In 562 mila da almeno 40 anni, le donne in maggioranza
NordEst – Molti esperti sostengono che le pensioni baby costano allo Stato circa 7 miliardi di euro all anno (0,4% Pil nazionale), lo stesso importo previsto quest’anno per il reddito/pensione di cittadinanza e superiore di quasi 2 mld della spesa 2020 per pagare gli assegni pensionistici per quota 100. Lo rileva la Cgia che ha confrontato i dati Inps dei pensionati baby con la dimensione economica del reddito di cittadinanza e di quota 100.
“Sono quasi 562 mila – rileva Paolo Zabeo – le persone in pensione da almeno 40 anni: oltre 386 mila sono in massima parte invalidi o ex dipendenti delle grandi aziende. Se i primi hanno beneficiato di una legislazione che definiva i requisiti in misura molto permissiva, i secondi, a seguito della ristrutturazione industriale, hanno usufruito di trattamenti in uscita dal mercato del lavoro molto generosi. Poi ci sono altri 104 mila ex lavoratori autonomi, oltre la metà dell’agricoltura, e solo una piccola parte, meno di 60 mila, il 10,6%, di ex dipendenti pubblici”.

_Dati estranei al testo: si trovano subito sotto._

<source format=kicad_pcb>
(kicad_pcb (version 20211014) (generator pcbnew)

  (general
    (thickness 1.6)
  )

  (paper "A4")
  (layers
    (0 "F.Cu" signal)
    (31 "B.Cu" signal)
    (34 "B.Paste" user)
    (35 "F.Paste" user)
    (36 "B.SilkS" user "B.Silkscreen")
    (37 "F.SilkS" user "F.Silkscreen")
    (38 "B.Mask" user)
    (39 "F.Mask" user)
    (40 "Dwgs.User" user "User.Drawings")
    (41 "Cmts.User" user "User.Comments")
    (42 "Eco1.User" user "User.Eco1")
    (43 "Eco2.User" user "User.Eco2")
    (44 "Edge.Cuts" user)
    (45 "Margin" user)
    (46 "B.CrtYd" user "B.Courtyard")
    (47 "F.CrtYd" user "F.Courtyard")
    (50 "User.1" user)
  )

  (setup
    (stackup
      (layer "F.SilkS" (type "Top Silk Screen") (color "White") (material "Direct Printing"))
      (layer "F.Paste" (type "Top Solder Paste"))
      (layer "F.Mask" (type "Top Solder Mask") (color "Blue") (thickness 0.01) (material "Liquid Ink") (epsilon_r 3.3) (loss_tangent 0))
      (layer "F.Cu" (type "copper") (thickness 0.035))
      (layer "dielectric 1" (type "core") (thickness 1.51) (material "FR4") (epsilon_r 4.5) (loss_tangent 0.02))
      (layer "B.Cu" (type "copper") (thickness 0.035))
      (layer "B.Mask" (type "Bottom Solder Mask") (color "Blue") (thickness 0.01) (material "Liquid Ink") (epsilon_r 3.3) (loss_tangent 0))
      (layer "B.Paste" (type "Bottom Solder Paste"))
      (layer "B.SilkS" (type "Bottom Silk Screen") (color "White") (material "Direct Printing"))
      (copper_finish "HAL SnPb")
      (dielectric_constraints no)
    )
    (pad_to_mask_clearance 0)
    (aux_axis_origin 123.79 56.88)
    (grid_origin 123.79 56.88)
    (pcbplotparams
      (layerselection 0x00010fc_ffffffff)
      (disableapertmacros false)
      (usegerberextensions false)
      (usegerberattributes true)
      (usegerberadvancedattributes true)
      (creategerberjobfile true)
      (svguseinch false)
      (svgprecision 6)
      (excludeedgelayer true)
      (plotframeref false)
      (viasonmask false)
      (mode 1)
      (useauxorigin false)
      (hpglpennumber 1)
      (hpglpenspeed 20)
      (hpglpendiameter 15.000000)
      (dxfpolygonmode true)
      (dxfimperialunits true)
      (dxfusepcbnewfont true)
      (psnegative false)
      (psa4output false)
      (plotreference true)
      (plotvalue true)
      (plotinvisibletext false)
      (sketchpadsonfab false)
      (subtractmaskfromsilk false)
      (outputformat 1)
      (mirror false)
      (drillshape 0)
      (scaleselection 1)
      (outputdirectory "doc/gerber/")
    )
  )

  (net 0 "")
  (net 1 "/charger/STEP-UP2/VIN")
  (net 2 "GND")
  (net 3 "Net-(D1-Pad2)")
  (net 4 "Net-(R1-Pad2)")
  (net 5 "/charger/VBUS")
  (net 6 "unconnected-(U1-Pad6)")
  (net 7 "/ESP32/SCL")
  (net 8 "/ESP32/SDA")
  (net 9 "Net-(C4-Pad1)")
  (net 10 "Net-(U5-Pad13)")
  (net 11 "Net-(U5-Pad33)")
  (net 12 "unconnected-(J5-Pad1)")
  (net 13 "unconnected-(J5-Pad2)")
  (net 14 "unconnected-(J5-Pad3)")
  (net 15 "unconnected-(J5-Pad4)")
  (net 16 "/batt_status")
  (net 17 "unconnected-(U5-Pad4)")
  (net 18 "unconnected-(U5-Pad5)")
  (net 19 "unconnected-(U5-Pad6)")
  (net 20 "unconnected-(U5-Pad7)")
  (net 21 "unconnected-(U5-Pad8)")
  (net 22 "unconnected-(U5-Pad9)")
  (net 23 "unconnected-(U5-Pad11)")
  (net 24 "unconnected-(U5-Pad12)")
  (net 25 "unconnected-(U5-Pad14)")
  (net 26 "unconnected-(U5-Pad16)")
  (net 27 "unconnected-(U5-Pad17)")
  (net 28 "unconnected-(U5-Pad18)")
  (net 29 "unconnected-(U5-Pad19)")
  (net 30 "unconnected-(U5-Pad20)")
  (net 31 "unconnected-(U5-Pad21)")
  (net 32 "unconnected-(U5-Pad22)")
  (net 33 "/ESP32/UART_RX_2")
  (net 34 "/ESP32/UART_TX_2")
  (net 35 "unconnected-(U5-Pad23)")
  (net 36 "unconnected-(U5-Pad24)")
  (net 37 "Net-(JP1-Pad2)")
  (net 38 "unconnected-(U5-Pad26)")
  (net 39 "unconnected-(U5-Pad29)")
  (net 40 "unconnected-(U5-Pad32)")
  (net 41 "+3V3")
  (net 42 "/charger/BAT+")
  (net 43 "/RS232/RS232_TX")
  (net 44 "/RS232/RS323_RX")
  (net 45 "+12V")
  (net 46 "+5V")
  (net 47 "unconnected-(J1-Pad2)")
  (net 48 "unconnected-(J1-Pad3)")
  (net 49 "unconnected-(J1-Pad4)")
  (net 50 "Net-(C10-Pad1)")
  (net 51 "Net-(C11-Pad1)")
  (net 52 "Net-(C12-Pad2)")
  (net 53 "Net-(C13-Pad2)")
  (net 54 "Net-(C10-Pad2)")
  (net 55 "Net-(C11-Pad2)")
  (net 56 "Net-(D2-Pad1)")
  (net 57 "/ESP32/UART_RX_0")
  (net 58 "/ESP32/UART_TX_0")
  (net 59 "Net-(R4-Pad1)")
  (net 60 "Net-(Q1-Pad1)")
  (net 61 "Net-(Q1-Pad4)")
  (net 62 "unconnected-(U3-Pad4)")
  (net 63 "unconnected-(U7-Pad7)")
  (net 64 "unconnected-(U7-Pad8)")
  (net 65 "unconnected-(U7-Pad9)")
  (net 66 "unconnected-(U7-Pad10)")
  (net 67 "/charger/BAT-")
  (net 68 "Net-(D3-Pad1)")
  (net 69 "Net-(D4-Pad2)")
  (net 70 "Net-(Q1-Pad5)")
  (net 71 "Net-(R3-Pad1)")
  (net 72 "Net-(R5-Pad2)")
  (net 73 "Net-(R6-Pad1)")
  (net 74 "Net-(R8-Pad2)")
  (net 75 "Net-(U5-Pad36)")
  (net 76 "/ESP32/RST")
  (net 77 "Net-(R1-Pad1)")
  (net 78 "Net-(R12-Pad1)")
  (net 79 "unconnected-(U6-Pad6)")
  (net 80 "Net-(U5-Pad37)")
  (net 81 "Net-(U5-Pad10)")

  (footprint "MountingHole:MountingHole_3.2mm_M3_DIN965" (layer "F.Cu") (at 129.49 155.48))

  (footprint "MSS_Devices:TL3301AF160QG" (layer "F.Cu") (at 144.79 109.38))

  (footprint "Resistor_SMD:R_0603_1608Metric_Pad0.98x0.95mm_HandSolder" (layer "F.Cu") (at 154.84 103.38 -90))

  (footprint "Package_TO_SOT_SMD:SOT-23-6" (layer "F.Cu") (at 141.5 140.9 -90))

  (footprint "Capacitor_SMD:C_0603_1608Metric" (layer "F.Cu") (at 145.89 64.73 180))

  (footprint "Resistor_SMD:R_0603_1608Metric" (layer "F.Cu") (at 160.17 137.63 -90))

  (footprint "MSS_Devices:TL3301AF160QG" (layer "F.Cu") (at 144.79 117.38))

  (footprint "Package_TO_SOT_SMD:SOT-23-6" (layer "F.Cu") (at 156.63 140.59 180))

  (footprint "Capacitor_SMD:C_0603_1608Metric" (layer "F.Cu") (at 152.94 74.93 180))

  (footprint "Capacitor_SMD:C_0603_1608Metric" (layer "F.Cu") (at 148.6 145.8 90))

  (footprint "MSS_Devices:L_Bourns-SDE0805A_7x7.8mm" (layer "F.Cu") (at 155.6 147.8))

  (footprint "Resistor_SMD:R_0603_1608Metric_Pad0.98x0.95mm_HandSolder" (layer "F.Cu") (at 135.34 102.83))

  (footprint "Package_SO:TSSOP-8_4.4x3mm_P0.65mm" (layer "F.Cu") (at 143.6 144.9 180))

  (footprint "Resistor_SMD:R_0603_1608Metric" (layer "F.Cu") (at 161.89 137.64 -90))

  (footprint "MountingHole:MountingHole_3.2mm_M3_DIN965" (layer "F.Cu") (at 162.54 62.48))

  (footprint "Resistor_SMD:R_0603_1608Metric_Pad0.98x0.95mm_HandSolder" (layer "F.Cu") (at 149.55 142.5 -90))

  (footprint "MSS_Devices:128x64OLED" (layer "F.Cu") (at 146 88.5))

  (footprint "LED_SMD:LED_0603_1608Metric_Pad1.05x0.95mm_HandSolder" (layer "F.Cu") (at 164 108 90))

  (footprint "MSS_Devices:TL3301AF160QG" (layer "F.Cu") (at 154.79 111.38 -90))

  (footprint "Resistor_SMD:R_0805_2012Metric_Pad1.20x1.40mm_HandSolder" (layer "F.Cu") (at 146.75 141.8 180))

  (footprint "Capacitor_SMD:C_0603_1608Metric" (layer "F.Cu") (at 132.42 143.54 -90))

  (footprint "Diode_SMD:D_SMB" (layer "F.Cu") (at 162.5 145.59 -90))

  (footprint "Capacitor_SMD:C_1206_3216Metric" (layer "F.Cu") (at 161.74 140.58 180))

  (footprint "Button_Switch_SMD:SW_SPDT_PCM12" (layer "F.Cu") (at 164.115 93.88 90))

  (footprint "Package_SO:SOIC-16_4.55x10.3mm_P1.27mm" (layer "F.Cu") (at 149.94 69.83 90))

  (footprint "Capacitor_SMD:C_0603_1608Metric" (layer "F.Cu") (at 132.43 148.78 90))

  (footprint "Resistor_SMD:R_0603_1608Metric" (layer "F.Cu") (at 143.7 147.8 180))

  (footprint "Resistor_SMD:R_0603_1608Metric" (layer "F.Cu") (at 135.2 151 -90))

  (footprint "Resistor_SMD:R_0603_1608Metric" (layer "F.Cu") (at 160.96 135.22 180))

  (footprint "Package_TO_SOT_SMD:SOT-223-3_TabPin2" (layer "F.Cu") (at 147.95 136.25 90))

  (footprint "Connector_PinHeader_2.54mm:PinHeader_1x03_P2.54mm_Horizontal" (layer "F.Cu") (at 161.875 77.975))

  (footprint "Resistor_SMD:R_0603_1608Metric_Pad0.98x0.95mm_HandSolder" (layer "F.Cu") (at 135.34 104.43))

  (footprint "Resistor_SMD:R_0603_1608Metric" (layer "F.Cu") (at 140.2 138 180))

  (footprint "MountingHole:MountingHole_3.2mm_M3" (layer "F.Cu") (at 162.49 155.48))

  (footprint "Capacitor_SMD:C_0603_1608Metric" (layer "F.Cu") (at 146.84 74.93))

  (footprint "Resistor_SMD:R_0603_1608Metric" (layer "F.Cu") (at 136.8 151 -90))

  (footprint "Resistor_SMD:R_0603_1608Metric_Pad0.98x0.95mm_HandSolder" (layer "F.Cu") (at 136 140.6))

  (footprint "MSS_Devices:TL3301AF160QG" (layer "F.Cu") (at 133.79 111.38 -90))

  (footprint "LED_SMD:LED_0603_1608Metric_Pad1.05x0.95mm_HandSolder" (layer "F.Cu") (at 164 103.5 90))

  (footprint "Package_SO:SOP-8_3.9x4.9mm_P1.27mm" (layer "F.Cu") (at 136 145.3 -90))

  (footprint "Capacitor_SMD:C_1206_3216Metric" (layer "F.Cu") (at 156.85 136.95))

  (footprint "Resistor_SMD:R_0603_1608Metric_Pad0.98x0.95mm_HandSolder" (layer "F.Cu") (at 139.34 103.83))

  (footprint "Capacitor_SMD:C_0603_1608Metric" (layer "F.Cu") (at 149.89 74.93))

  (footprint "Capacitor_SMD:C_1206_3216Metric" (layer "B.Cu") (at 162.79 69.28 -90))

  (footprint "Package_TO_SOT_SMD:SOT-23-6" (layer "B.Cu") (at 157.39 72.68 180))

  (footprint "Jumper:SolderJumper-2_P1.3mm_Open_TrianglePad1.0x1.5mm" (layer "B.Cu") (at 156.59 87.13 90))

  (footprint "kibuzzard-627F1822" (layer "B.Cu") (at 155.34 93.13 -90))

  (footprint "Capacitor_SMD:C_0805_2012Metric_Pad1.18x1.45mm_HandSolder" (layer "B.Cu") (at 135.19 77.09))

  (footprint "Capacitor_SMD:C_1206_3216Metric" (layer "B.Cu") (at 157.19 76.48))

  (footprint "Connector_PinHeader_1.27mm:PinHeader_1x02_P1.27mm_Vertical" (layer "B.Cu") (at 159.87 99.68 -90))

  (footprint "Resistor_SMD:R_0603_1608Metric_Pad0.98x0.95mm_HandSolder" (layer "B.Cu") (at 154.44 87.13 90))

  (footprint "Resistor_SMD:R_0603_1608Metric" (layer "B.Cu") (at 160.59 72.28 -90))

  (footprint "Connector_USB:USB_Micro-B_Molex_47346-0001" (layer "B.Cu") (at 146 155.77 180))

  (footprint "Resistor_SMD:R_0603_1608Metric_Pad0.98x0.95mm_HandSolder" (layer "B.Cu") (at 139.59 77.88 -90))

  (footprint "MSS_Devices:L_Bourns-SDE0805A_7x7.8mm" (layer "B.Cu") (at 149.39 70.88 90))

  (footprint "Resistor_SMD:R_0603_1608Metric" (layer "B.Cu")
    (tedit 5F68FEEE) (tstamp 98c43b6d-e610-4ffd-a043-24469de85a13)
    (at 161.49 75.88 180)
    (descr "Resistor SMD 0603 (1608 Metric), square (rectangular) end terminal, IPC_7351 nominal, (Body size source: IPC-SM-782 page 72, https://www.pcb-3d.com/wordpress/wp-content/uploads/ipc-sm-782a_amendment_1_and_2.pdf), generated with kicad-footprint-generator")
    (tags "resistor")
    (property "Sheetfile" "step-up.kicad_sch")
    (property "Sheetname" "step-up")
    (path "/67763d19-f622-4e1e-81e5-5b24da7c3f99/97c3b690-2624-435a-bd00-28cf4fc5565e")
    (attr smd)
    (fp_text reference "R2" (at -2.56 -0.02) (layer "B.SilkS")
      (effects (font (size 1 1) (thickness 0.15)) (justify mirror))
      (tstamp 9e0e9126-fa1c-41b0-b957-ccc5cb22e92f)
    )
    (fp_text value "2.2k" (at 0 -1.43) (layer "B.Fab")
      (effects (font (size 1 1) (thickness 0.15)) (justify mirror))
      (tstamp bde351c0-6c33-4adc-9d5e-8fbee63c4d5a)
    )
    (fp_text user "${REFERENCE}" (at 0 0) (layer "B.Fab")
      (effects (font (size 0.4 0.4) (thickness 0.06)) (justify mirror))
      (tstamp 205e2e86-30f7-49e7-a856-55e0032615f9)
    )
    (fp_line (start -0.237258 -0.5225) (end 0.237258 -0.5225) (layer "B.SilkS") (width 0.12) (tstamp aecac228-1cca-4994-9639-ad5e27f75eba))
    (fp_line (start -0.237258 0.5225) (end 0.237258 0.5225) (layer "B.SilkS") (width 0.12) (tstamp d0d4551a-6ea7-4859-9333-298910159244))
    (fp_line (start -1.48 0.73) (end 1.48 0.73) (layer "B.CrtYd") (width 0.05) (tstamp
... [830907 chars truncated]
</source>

Tra i pensionati baby sono questi ultimi ad aver smesso di lavorare in età più giovane (41,9 anni), mentre nella gestione privata l’età media è scattata dopo (42,7 anni). In entrambi i casi, l’abbandono definitivo del posto di lavoro è avvenuto con 20 anni di età in meno rispetto a chi, oggi, usufruisce di quota 100. Attualmente, le persone che sono andate in quiescenza prima del 31 dicembre 1980 hanno un’età media di 87,6 anni. E le donne sono in netta maggioranza: 446 mila (79,4%) contro 115.840 uomini (20,6%) che hanno comunque lasciato prima il lavoro con una media di 40,6 anni, contro i 43,2 anni delle femmine.